Ecological significance at global scale
Located within the Coral Triangle and aligned with the 50 Reefs Initiative, (https://www.50reefs.org/) Maluku sits in a globally important marine biodiversity hotspot. The MPA network protects extensive coral reefs, endemic species, and critical habitat for mantas, endangered sharks, threatened turtles, and the critically endangered Napoleon fish, alongside more than 25 species of groupers.
Effective long-term management of these 1.5 million hectares will:
- Regenerate coral reef biodiversity
- Strengthen ecosystem resilience to climate change
- Safeguard ecosystem services essential to coastal livelihoods
As climate pressures intensify across tropical reefs, protecting and financing systems like those in Maluku is increasingly recognised as essential for global coral reef survival.
Designed for permanence
The Maluku model is built for longevity. Over time, conservation areas will develop their own financial engines—including sustainable fisheries and blue carbon opportunities—enabling management beyond traditional donor funding. In this model, donor and concessional finance act as catalysts rather than permanent fuel, helping establish self-sustaining conservation economies.
Scaling ocean conservation in Indonesia
Indonesia hosts some of the world’s largest and most biodiverse coral reef systems. Initiatives such as the Maluku co-management partnership show how long-term public-private collaboration, anchored in innovative finance mechanisms like Blue Finance, can accelerate progress toward national marine protection goals while strengthening climate resilience and livelihoods.
By complementing GFCR’s existing portfolio across Indonesia’s priority seascapes, the Maluku partnership advances efforts to regenerate the ocean at scale—for people and nature.

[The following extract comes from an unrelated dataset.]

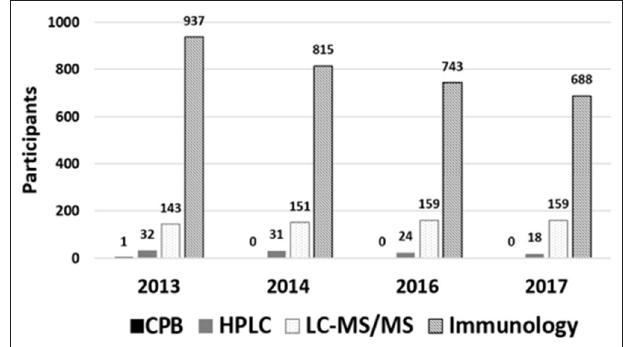
FIGURE 2 | Methods used in the largest proficiency testing scheme for vitamin D analysis (25,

About the Global Fund for Coral Reefs (GFCR)
Co-led by the United Nations Capital Development Fund (UNCDF), the United Nations Development Programme (UNDP), and the United Nations Environment Programme (UNEP), the Global Fund for Coral Reefs (GFCR) is the world’s leading multilateral coral reef finance platform, mobilising public and private capital toward the protection and effective management of the world’s most climate-resilient reef systems. Backed by a public-private coalition of states, UN agencies, financial institutions, philanthropies, impact investors, conservation actors, and civil society, GFCR blends grants, concessional and risk-tolerant instruments, and private investment to help shift markets toward reef-positive outcomes across 22 coral nations. By 2030, GFCR aims to support at least 400 business and finance solutions, improve management across 3 million hectares of climate-resilient reefs, and contribute to strengthened resilience for 20 million people.
Dive deeper at www.GlobalFundCoralReefs.org and follow the action #ForCoral LinkedIn and YouTube.
About Blue Alliance:
Blue Alliance actively manages large Marine Protected Areas to regenerate coral reefs and grows a blue economy that lifts surrounding fishing communities out of poverty in the world’s most biodiverse and resilient regions.

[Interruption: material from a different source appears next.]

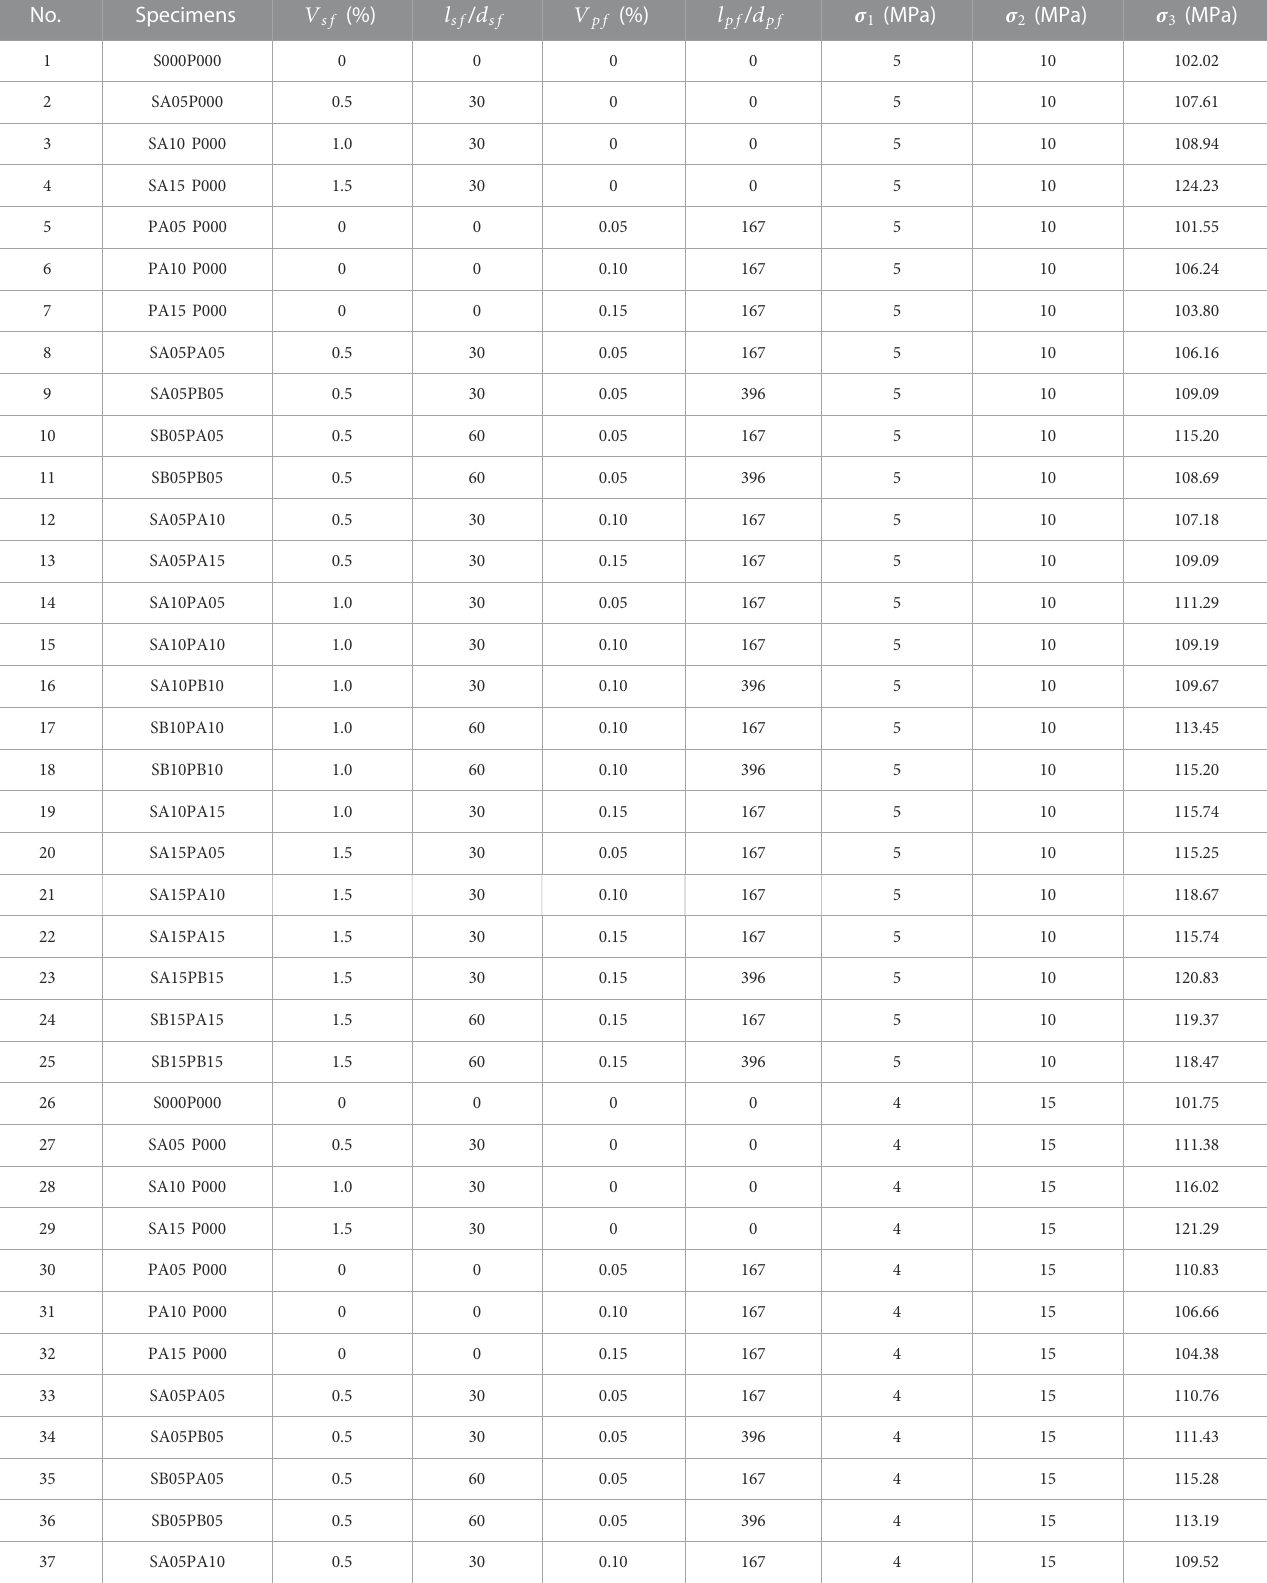
TABLE 4 Axial strength of HFRC under true triaxial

Blue Alliance are also implementing a proven financing model that enables large MPAs to secure sustainable revenue streams and gradually reduce dependence on donors.
Because local communities and the planet’s biodiversity are losing their coral reefs, we help both people and wildlife thrive, securing a healthy ocean for generations to come. Our approach shows how people and nature can thrive together in a shared seascape.
Blue Alliance is focusing on the big-picture challenge of building effectively managed and self-sustained large MPAs or seascapes, at scale.